慣れない手術にてこずる真弓にかわって勇作が手術を成功させる。この件をきっかけに、真弓と菊江は勇作に惹かれていく・・・。
いや~、脚本が良くて、どんどん引き込まれていきました。
戦後というのが、お話の背景に色濃くあります。
また、デパートのおもちゃ売り場の様子や、居酒屋の様子、街の様子なども当時のことが
よくわかって勉強になります。
お金持ちの御嬢さんと居酒屋の女将さんが、喧嘩する場面があるんですけど、言葉遣い
とか物腰が美しいんですね。
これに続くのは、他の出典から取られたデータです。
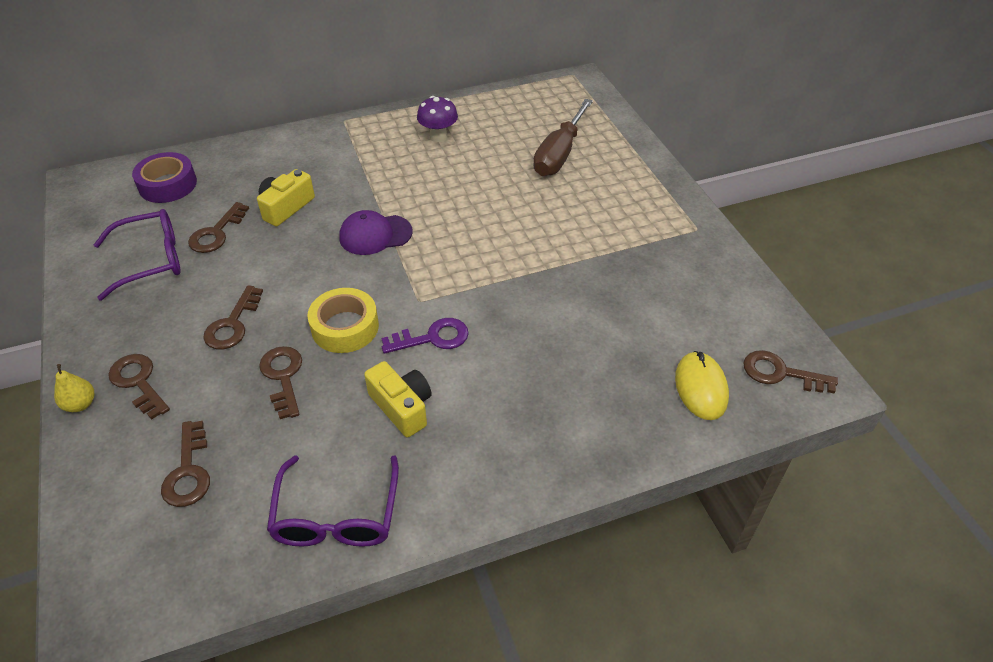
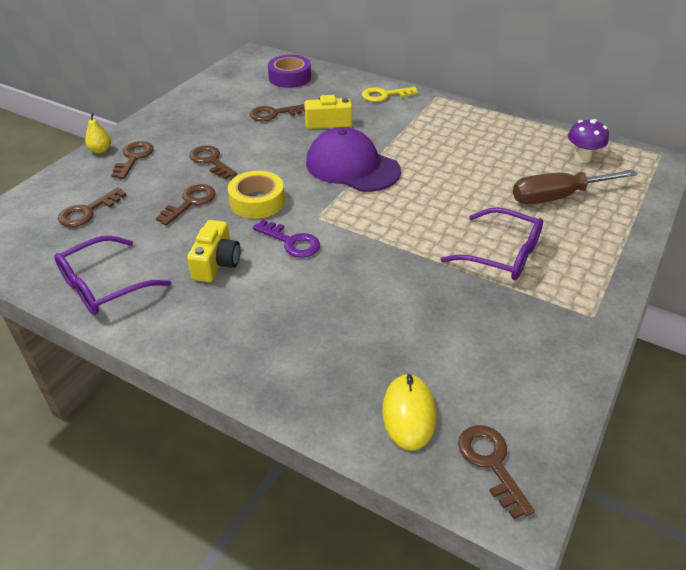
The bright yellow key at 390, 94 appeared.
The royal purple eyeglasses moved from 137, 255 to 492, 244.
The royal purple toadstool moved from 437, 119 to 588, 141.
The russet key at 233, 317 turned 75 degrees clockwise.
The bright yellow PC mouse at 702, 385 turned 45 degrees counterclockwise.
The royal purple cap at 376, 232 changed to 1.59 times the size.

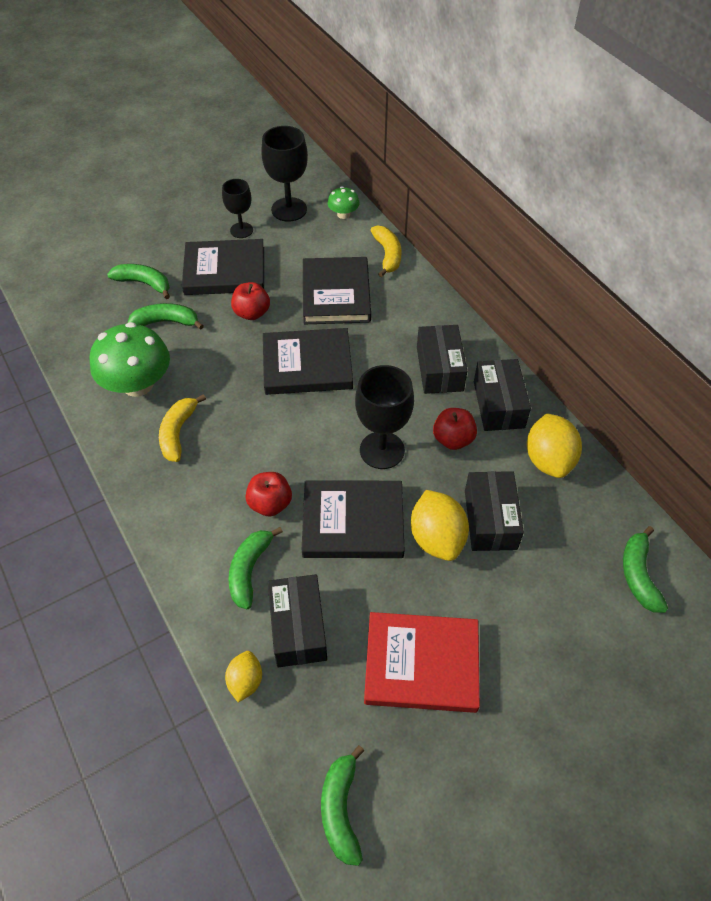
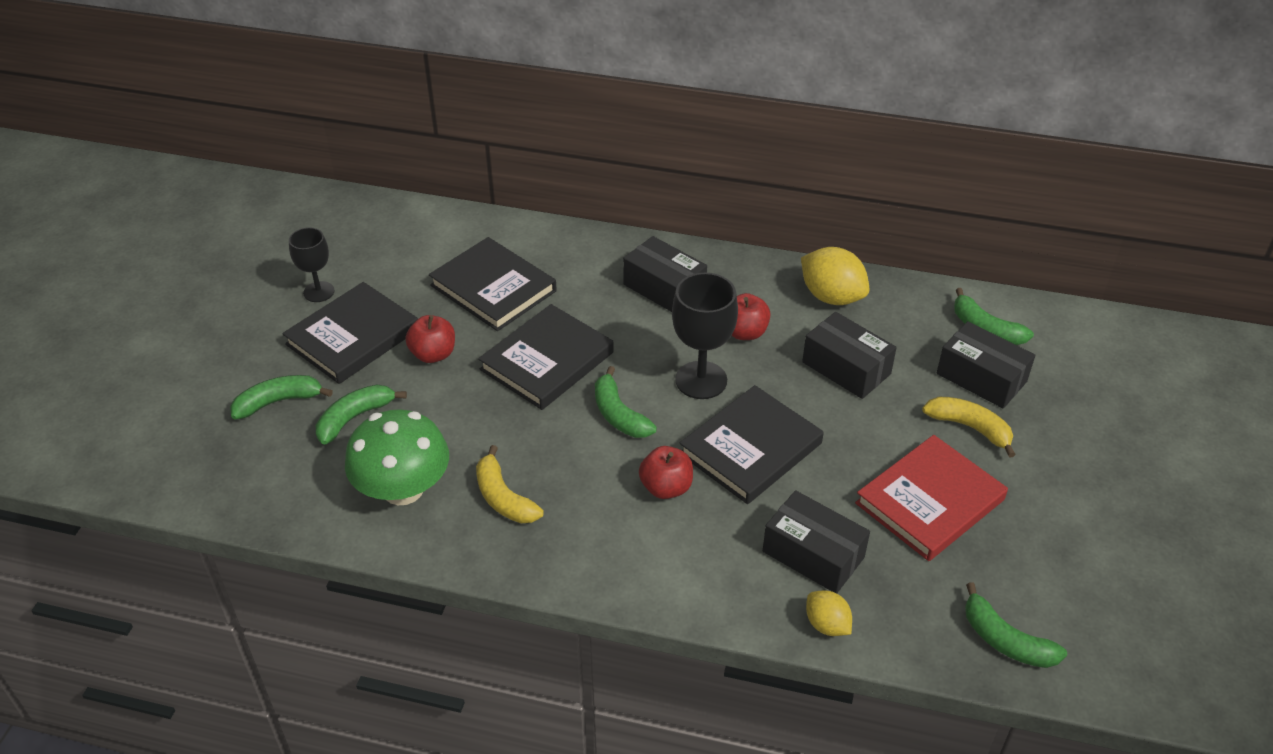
The black chalice at 284, 174 disappeared.
The emerald toadstool at 344, 202 disappeared.
The bright yellow toy lemon at 440, 525 disappeared.
The emerald toy banana moved from 255, 568 to 626, 402.
The bright yellow toy banana moved from 385, 251 to 969, 427.
The black box moved from 502, 395 to 986, 365.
ケンカして凄んでいるのに、優雅なんです。
昔、つまり、60年前くらいの日本人と今の日本人は全くの別人種です。
女優さんだからということもちょっとあるかもしれませんが、それにしても、
映画では庶民の様子とかけ離れているはずはないですから、
庶民もちゃんと恥を知っていたということを示すものですね。
それでも、これは、いわゆる「てよだわ言葉」です。
明治時代以降に定着した、一般的な女性語です。これも明治期には
文化人に、はしたない言葉だと攻撃された言葉です。
でも、僕にはこのてよだわ言葉の喧嘩がとても優雅に聞こえました。
芥川龍之介とか尾崎紅葉が、現代人が話すのを聴いたらきっと卒倒するでしょうねえ。